For fifteen years, my wife and I built and ran a chiropractic practice in New Hampshire.
It was not just a business. It was a shared mission, a family structure, a livelihood, and a chapter of identity. It was also one of the first sliding-scale, pay-what-you-can chiropractic practices in the country – structured around access, not revenue optimization. The kind of model that does not look impressive on a spreadsheet but builds the kind of trust a conventional operation never reaches.
Then that chapter completed.
We sold the practice, moved south to Greenville, South Carolina, and began again. I had already lived through the kind of reinvention people like to talk about from a safe distance. New state. New role. New business. New version of life.
Then Pillar Holistic Living happened.
Pillar was a wellness center built from real conviction. Not a trend. Not a cash grab. It was the kind of place I believed should exist: holistic, beautiful, rooted, human, and genuinely useful.

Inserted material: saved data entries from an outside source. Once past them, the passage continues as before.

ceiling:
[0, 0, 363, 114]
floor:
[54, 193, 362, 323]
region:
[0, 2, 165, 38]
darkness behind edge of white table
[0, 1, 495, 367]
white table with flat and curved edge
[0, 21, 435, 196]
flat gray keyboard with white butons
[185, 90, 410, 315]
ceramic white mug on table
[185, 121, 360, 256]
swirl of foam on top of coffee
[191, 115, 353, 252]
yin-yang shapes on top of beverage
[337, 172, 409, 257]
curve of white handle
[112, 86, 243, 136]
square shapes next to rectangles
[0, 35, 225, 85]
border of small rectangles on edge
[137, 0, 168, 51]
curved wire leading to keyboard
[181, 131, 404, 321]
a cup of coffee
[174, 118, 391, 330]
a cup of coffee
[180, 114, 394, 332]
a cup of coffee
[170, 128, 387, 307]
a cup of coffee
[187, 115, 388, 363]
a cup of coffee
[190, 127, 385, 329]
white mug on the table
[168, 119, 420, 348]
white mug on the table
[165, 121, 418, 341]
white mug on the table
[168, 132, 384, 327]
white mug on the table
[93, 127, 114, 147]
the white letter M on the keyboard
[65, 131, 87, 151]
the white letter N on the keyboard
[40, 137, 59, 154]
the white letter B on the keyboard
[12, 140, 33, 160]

I put everything into it – the space, the practitioners, the marketing, the operations, the vision, the belief.
Less than two years later, in May 2024, we closed it.
“There is a kind of silence that comes after a business ends. Not the dramatic kind. The worse kind. The kind where you still have to make dinner, answer emails, parent your child, keep your marriage alive, pay the mortgage, and somehow carry the private knowledge that something you believed in did not land.”